--- Begin Task data ---
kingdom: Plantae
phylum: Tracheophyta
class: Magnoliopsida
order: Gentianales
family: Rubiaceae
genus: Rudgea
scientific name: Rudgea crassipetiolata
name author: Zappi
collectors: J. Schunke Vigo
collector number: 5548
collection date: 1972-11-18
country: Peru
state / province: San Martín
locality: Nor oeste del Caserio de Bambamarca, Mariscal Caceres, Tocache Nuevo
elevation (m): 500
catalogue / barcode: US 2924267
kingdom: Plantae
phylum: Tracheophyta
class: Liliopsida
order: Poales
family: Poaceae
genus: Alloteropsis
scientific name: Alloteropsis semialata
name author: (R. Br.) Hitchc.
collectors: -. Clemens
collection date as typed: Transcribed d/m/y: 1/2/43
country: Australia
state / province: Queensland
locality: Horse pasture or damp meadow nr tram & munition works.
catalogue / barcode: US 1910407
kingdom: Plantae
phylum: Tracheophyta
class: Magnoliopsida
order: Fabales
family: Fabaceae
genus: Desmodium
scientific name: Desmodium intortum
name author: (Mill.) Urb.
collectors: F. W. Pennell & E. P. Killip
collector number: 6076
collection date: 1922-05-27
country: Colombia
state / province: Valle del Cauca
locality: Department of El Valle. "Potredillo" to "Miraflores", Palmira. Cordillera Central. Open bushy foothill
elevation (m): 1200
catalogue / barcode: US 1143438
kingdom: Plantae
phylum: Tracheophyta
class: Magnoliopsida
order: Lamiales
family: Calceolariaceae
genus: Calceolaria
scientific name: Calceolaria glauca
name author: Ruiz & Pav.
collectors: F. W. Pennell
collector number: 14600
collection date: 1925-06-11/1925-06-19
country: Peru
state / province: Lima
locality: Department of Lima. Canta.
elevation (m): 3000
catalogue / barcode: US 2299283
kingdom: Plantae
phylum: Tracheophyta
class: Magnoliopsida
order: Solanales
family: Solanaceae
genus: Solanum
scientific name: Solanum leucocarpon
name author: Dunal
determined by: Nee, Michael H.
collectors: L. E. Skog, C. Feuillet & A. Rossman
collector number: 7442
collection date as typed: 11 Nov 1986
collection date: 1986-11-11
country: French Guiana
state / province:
--- End Task data ---
• _Your goal_
Please extract every line of the material above, keeping each one character for character and in its original order.

• _Problem solution_
kingdom: Plantae
phylum: Tracheophyta
class: Magnoliopsida
order: Gentianales
family: Rubiaceae
genus: Rudgea
scientific name: Rudgea crassipetiolata
name author: Zappi
collectors: J. Schunke Vigo
collector number: 5548
collection date: 1972-11-18
country: Peru
state / province: San Martín
locality: Nor oeste del Caserio de Bambamarca, Mariscal Caceres, Tocache Nuevo
elevation (m): 500
catalogue / barcode: US 2924267
kingdom: Plantae
phylum: Tracheophyta
class: Liliopsida
order: Poales
family: Poaceae
genus: Alloteropsis
scientific name: Alloteropsis semialata
name author: (R. Br.) Hitchc.
collectors: -. Clemens
collection date as typed: Transcribed d/m/y: 1/2/43
country: Australia
state / province: Queensland
locality: Horse pasture or damp meadow nr tram & munition works.
catalogue / barcode: US 1910407
kingdom: Plantae
phylum: Tracheophyta
class: Magnoliopsida
order: Fabales
family: Fabaceae
genus: Desmodium
scientific name: Desmodium intortum
name author: (Mill.) Urb.
collectors: F. W. Pennell & E. P. Killip
collector number: 6076
collection date: 1922-05-27
country: Colombia
state / province: Valle del Cauca
locality: Department of El Valle. "Potredillo" to "Miraflores", Palmira. Cordillera Central. Open bushy foothill
elevation (m): 1200
catalogue / barcode: US 1143438
kingdom: Plantae
phylum: Tracheophyta
class: Magnoliopsida
order: Lamiales
family: Calceolariaceae
genus: Calceolaria
scientific name: Calceolaria glauca
name author: Ruiz & Pav.
collectors: F. W. Pennell
collector number: 14600
collection date: 1925-06-11/1925-06-19
country: Peru
state / province: Lima
locality: Department of Lima. Canta.
elevation (m): 3000
catalogue / barcode: US 2299283
kingdom: Plantae
phylum: Tracheophyta
class: Magnoliopsida
order: Solanales
family: Solanaceae
genus: Solanum
scientific name: Solanum leucocarpon
name author: Dunal
determined by: Nee, Michael H.
collectors: L. E. Skog, C. Feuillet & A. Rossman
collector number: 7442
collection date as typed: 11 Nov 1986
collection date: 1986-11-11
country: French Guiana
state / province:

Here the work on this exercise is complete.